* start *

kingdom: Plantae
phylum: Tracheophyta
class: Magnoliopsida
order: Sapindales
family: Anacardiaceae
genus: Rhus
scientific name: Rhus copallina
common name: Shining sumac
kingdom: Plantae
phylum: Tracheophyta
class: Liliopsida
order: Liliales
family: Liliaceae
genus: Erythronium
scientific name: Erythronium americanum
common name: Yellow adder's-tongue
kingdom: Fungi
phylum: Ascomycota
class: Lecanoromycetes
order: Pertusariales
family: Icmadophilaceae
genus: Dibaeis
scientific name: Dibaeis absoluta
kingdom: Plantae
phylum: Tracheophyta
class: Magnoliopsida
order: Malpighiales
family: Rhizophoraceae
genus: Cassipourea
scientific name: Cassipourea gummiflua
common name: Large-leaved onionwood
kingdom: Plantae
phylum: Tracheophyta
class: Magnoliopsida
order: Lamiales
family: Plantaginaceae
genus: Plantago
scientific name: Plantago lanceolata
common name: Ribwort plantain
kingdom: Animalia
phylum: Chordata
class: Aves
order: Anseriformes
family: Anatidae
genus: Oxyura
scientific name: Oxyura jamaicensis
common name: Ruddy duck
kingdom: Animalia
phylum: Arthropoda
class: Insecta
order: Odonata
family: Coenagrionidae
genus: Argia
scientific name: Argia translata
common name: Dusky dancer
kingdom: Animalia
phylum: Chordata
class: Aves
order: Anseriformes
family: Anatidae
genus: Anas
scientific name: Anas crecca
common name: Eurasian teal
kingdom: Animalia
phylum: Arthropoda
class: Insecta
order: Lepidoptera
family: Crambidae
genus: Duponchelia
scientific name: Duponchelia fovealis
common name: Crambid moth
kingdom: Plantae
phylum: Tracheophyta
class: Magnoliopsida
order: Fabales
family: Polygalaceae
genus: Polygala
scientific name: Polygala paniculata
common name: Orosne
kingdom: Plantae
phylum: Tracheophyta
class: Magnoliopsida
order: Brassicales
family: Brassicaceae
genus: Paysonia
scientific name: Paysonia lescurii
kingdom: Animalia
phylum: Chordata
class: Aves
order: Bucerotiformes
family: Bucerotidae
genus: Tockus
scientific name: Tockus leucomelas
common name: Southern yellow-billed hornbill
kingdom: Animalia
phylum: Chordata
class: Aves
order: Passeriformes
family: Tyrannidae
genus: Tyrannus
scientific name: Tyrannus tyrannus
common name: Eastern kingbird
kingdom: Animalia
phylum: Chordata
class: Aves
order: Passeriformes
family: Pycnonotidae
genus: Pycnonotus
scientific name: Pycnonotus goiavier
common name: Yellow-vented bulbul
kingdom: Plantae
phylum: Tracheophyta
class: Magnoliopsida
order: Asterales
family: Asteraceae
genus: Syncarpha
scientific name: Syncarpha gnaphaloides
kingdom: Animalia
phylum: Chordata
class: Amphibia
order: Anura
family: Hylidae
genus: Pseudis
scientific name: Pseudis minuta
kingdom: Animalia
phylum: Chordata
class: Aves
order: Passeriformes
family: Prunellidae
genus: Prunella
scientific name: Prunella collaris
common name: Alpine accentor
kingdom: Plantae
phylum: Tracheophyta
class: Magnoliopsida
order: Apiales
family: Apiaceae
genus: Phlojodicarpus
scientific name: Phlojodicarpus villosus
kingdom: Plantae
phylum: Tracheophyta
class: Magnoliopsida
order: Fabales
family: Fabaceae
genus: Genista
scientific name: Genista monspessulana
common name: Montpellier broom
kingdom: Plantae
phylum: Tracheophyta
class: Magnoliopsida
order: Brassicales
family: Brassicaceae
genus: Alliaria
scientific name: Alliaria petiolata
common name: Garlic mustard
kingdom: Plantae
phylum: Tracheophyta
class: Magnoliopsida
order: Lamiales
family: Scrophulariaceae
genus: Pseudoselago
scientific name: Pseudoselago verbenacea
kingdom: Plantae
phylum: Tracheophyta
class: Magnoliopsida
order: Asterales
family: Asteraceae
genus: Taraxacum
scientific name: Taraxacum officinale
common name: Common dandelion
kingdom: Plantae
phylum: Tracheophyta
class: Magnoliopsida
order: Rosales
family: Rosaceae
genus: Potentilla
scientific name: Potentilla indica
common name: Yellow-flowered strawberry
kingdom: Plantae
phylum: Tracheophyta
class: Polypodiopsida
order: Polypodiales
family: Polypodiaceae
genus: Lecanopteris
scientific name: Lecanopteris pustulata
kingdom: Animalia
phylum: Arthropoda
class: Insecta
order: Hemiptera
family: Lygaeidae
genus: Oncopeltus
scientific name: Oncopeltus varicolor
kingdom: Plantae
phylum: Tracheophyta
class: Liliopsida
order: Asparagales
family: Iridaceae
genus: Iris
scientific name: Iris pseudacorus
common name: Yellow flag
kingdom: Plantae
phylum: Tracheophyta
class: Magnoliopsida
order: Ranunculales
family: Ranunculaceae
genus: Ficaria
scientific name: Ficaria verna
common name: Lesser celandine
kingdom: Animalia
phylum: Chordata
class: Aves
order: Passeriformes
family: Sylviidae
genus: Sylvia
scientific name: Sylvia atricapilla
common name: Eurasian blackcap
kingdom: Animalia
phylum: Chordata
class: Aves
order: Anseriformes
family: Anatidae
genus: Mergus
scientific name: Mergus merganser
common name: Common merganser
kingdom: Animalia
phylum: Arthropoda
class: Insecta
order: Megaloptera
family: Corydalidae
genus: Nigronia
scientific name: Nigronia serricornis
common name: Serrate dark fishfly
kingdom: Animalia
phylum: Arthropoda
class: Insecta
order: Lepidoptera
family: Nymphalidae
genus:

* end *

Put every line from all of the rows above into a Markdown table with two columns, "Line No." and "Entry." Leave out any blank lines.

| Line No. | Entry |
|---|---|
| 1 | kingdom: Plantae |
| 2 | phylum: Tracheophyta |
| 3 | class: Magnoliopsida |
| 4 | order: Sapindales |
| 5 | family: Anacardiaceae |
| 6 | genus: Rhus |
| 7 | scientific name: Rhus copallina |
| 8 | common name: Shining sumac |
| 9 | kingdom: Plantae |
| 10 | phylum: Tracheophyta |
| 11 | class: Liliopsida |
| 12 | order: Liliales |
| 13 | family: Liliaceae |
| 14 | genus: Erythronium |
| 15 | scientific name: Erythronium americanum |
| 16 | common name: Yellow adder's-tongue |
| 17 | kingdom: Fungi |
| 18 | phylum: Ascomycota |
| 19 | class: Lecanoromycetes |
| 20 | order: Pertusariales |
| 21 | family: Icmadophilaceae |
| 22 | genus: Dibaeis |
| 23 | scientific name: Dibaeis absoluta |
| 24 | kingdom: Plantae |
| 25 | phylum: Tracheophyta |
| 26 | class: Magnoliopsida |
| 27 | order: Malpighiales |
| 28 | family: Rhizophoraceae |
| 29 | genus: Cassipourea |
| 30 | scientific name: Cassipourea gummiflua |
| 31 | common name: Large-leaved onionwood |
| 32 | kingdom: Plantae |
| 33 | phylum: Tracheophyta |
| 34 | class: Magnoliopsida |
| 35 | order: Lamiales |
| 36 | family: Plantaginaceae |
| 37 | genus: Plantago |
| 38 | scientific name: Plantago lanceolata |
| 39 | common name: Ribwort plantain |
| 40 | kingdom: Animalia |
| 41 | phylum: Chordata |
| 42 | class: Aves |
| 43 | order: Anseriformes |
| 44 | family: Anatidae |
| 45 | genus: Oxyura |
| 46 | scientific name: Oxyura jamaicensis |
| 47 | common name: Ruddy duck |
| 48 | kingdom: Animalia |
| 49 | phylum: Arthropoda |
| 50 | class: Insecta |
| 51 | order: Odonata |
| 52 | family: Coenagrionidae |
| 53 | genus: Argia |
| 54 | scientific name: Argia translata |
| 55 | common name: Dusky dancer |
| 56 | kingdom: Animalia |
| 57 | phylum: Chordata |
| 58 | class: Aves |
| 59 | order: Anseriformes |
| 60 | family: Anatidae |
| 61 | genus: Anas |
| 62 | scientific name: Anas crecca |
| 63 | common name: Eurasian teal |
| 64 | kingdom: Animalia |
| 65 | phylum: Arthropoda |
| 66 | class: Insecta |
| 67 | order: Lepidoptera |
| 68 | family: Crambidae |
| 69 | genus: Duponchelia |
| 70 | scientific name: Duponchelia fovealis |
| 71 | common name: Crambid moth |
| 72 | kingdom: Plantae |
| 73 | phylum: Tracheophyta |
| 74 | class: Magnoliopsida |
| 75 | order: Fabales |
| 76 | family: Polygalaceae |
| 77 | genus: Polygala |
| 78 | scientific name: Polygala paniculata |
| 79 | common name: Orosne |
| 80 | kingdom: Plantae |
| 81 | phylum: Tracheophyta |
| 82 | class: Magnoliopsida |
| 83 | order: Brassicales |
| 84 | family: Brassicaceae |
| 85 | genus: Paysonia |
| 86 | scientific name: Paysonia lescurii |
| 87 | kingdom: Animalia |
| 88 | phylum: Chordata |
| 89 | class: Aves |
| 90 | order: Bucerotiformes |
| 91 | family: Bucerotidae |
| 92 | genus: Tockus |
| 93 | scientific name: Tockus leucomelas |
| 94 | common name: Southern yellow-billed hornbill |
| 95 | kingdom: Animalia |
| 96 | phylum: Chordata |
| 97 | class: Aves |
| 98 | order: Passeriformes |
| 99 | family: Tyrannidae |
| 100 | genus: Tyrannus |
| 101 | scientific name: Tyrannus tyrannus |
| 102 | common name: Eastern kingbird |
| 103 | kingdom: Animalia |
| 104 | phylum: Chordata |
| 105 | class: Aves |
| 106 | order: Passeriformes |
| 107 | family: Pycnonotidae |
| 108 | genus: Pycnonotus |
| 109 | scientific name: Pycnonotus goiavier |
| 110 | common name: Yellow-vented bulbul |
| 111 | kingdom: Plantae |
| 112 | phylum: Tracheophyta |
| 113 | class: Magnoliopsida |
| 114 | order: Asterales |
| 115 | family: Asteraceae |
| 116 | genus: Syncarpha |
| 117 | scientific name: Syncarpha gnaphaloides |
| 118 | kingdom: Animalia |
| 119 | phylum: Chordata |
| 120 | class: Amphibia |
| 121 | order: Anura |
| 122 | family: Hylidae |
| 123 | genus: Pseudis |
| 124 | scientific name: Pseudis minuta |
| 125 | kingdom: Animalia |
| 126 | phylum: Chordata |
| 127 | class: Aves |
| 128 | order: Passeriformes |
| 129 | family: Prunellidae |
| 130 | genus: Prunella |
| 131 | scientific name: Prunella collaris |
| 132 | common name: Alpine accentor |
| 133 | kingdom: Plantae |
| 134 | phylum: Tracheophyta |
| 135 | class: Magnoliopsida |
| 136 | order: Apiales |
| 137 | family: Apiaceae |
| 138 | genus: Phlojodicarpus |
| 139 | scientific name: Phlojodicarpus villosus |
| 140 | kingdom: Plantae |
| 141 | phylum: Tracheophyta |
| 142 | class: Magnoliopsida |
| 143 | order: Fabales |
| 144 | family: Fabaceae |
| 145 | genus: Genista |
| 146 | scientific name: Genista monspessulana |
| 147 | common name: Montpellier broom |
| 148 | kingdom: Plantae |
| 149 | phylum: Tracheophyta |
| 150 | class: Magnoliopsida |
| 151 | order: Brassicales |
| 152 | family: Brassicaceae |
| 153 | genus: Alliaria |
| 154 | scientific name: Alliaria petiolata |
| 155 | common name: Garlic mustard |
| 156 | kingdom: Plantae |
| 157 | phylum: Tracheophyta |
| 158 | class: Magnoliopsida |
| 159 | order: Lamiales |
| 160 | family: Scrophulariaceae |
| 161 | genus: Pseudoselago |
| 162 | scientific name: Pseudoselago verbenacea |
| 163 | kingdom: Plantae |
| 164 | phylum: Tracheophyta |
| 165 | class: Magnoliopsida |
| 166 | order: Asterales |
| 167 | family: Asteraceae |
| 168 | genus: Taraxacum |
| 169 | scientific name: Taraxacum officinale |
| 170 | common name: Common dandelion |
| 171 | kingdom: Plantae |
| 172 | phylum: Tracheophyta |
| 173 | class: Magnoliopsida |
| 174 | order: Rosales |
| 175 | family: Rosaceae |
| 176 | genus: Potentilla |
| 177 | scientific name: Potentilla indica |
| 178 | common name: Yellow-flowered strawberry |
| 179 | kingdom: Plantae |
| 180 | phylum: Tracheophyta |
| 181 | class: Polypodiopsida |
| 182 | order: Polypodiales |
| 183 | family: Polypodiaceae |
| 184 | genus: Lecanopteris |
| 185 | scientific name: Lecanopteris pustulata |
| 186 | kingdom: Animalia |
| 187 | phylum: Arthropoda |
| 188 | class: Insecta |
| 189 | order: Hemiptera |
| 190 | family: Lygaeidae |
| 191 | genus: Oncopeltus |
| 192 | scientific name: Oncopeltus varicolor |
| 193 | kingdom: Plantae |
| 194 | phylum: Tracheophyta |
| 195 | class: Liliopsida |
| 196 | order: Asparagales |
| 197 | family: Iridaceae |
| 198 | genus: Iris |
| 199 | scientific name: Iris pseudacorus |
| 200 | common name: Yellow flag |
| 201 | kingdom: Plantae |
| 202 | phylum: Tracheophyta |
| 203 | class: Magnoliopsida |
| 204 | order: Ranunculales |
| 205 | family: Ranunculaceae |
| 206 | genus: Ficaria |
| 207 | scientific name: Ficaria verna |
| 208 | common name: Lesser celandine |
| 209 | kingdom: Animalia |
| 210 | phylum: Chordata |
| 211 | class: Aves |
| 212 | order: Passeriformes |
| 213 | family: Sylviidae |
| 214 | genus: Sylvia |
| 215 | scientific name: Sylvia atricapilla |
| 216 | common name: Eurasian blackcap |
| 217 | kingdom: Animalia |
| 218 | phylum: Chordata |
| 219 | class: Aves |
| 220 | order: Anseriformes |
| 221 | family: Anatidae |
| 222 | genus: Mergus |
| 223 | scientific name: Mergus merganser |
| 224 | common name: Common merganser |
| 225 | kingdom: Animalia |
| 226 | phylum: Arthropoda |
| 227 | class: Insecta |
| 228 | order: Megaloptera |
| 229 | family: Corydalidae |
| 230 | genus: Nigronia |
| 231 | scientific name: Nigronia serricornis |
| 232 | common name: Serrate dark fishfly |
| 233 | kingdom: Animalia |
| 234 | phylum: Arthropoda |
| 235 | class: Insecta |
| 236 | order: Lepidoptera |
| 237 | family: Nymphalidae |
| 238 | genus: |